# Practice Posting >  Video that came before the last one

## mastersdlm

This was part 2 of the tool holder build. Technically 2.1  :Smile:

----------


## jimfols

I fast forwarded through the whole thing. Please let me know if I missed anything.

----------


## Okapi

Sorry, but I can't understood the precise use of the tool excepted for the bar in the third video, my english is not good enough and the sound is very loud, you use it to cut in one operation multiple depth, but can you modify those values without grinding the cutting tools ?

----------


## mastersdlm

Yes. I can adjust the depth by loosening the setscrew. This isn’t a precise project. It has no tolerances or really even set specifications. I just need to be able to knock them out as quickly as possible.

----------


## mastersdlm

Will do

----------


## Okapi

Ok, thanks, as a non english natural tongue guy, it was not totally clear for me what was the precise project. ;-)

----------


## Toolmaker51

> Sorry, but I can't understood the precise use of the tool excepted for the bar in the third video, my english is not good enough and the sound is very loud, you use it to cut in one operation multiple depth, but can you modify those values without grinding the cutting tools ?
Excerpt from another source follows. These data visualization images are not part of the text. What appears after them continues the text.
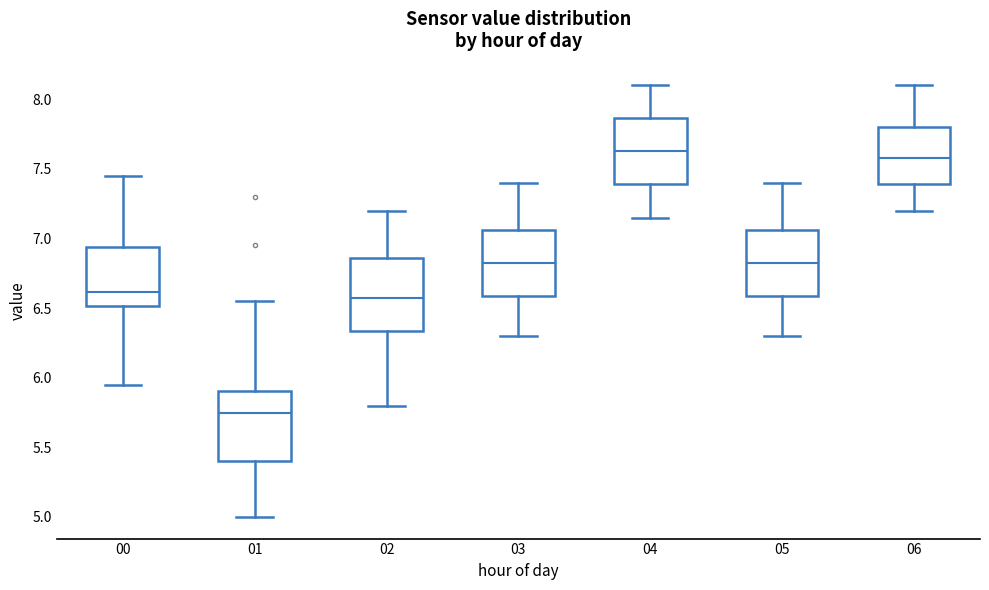

Reading left to right, read every box against the y-axis: the position of its median line, the range the box covers, and the ends of its whiskers. The values are not printed on the chart, so give them approximately, as read against the axis.

00: median 6.60, box 6.50 to 6.95, whiskers 5.95 to 7.45
01: median 5.75, box 5.40 to 5.90, whiskers 5.00 to 6.55
02: median 6.60, box 6.35 to 6.85, whiskers 5.80 to 7.20
03: median 6.85, box 6.60 to 7.05, whiskers 6.30 to 7.40
04: median 7.65, box 7.40 to 7.85, whiskers 7.15 to 8.10
05: median 6.85, box 6.60 to 7.05, whiskers 6.30 to 7.40
06: median 7.60, box 7.40 to 7.80, whiskers 7.20 to 8.10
Holders of this type are called 'gang tools'. By positioning cutters for simultaneous action, this saves spindle time, part handling, and tool post locations. Two main cases are duplicate parts at once, or several features on one; either particular method can increase production. 

Utilized on a single item at a time, some cutters are often form tools.
I'm sure it would take some planning, and an accurate setup, but certainly has been used to step out multiple parts by moving the carriage by same increment as tool spacing. 
There are QCTP holders made for holding multiple bits, though not wide as this shop made version.
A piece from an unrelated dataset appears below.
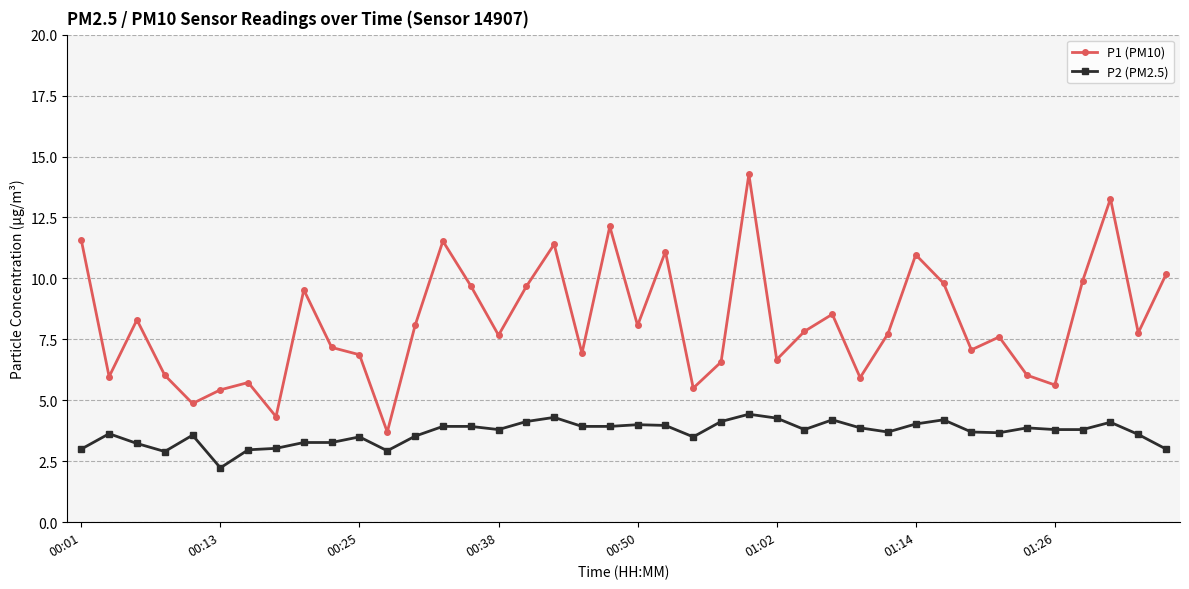

Which series has the largest total across all categories?

P1 (PM10)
If someone needed a larger quantity of parts, this is probably #3 higher method over normal single part, single bit work on engine lathes.
#2 likely installs a QCTP and variety of holders. This saves material handling by tool changing to complete at least one end of an item.
#4 might add turrets to carriage or tailstock.
That's about far as it goes a single spindle manual lathe.
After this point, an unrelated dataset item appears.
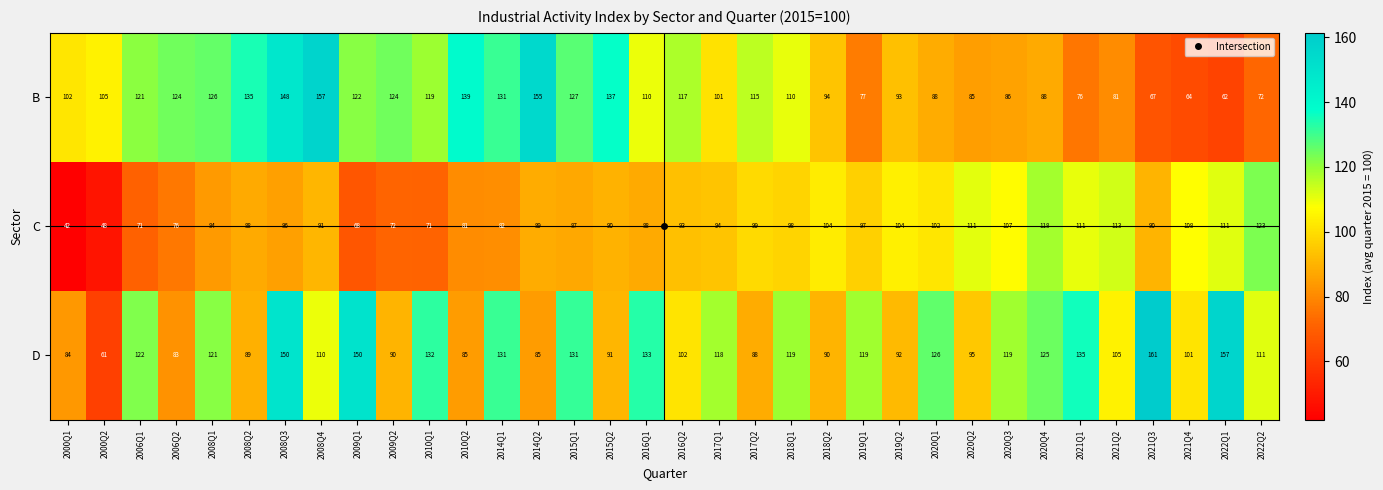

How many data points does each series have?

34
Next could be screw machines like Traub or Brown & Sharps; continually fed barstock, turning and parting off where slides encircle the spindle and cams advance tools in succession. Form tools are utilized largely here.

Next are multiple spindles -Davenport, ACME Gridley, New Britain etc; that have separate toolsets at each spindle. Like screw machines, only suited to large quantity, these spindles are spread over a larger area to run bigger diameters.

All of these exist in the manual realm, each evolved into CNC.
Somewhere in that evolution, the Swiss type was born, which sort of combines all of these operations along with indexed milling and cross drilling. Both the 'carriage' and bar move to create feed. . .

Those brand names are machines as well as patterns - describing arrangement of functions - built by others too.

----------

mastersdlm (Apr 6, 2019),

Okapi (Apr 1, 2019)

----------


## Okapi

Thanks for those explanation Toolmaker, this is a tool we never use or learn to create in toolmaker formation when it exist again, I just see one in use in France by an old worker who makes miniature cannon barrels in bronze years ago, my small experience in making multiples is with turret head or with the Schaublin rotating tool holder out of the normal use of my favorite Tripan system(never made more that 10 similar pieces excepted screws at my workshop… :Headshake: ).

----------

Toolmaker51 (Apr 2, 2019)

----------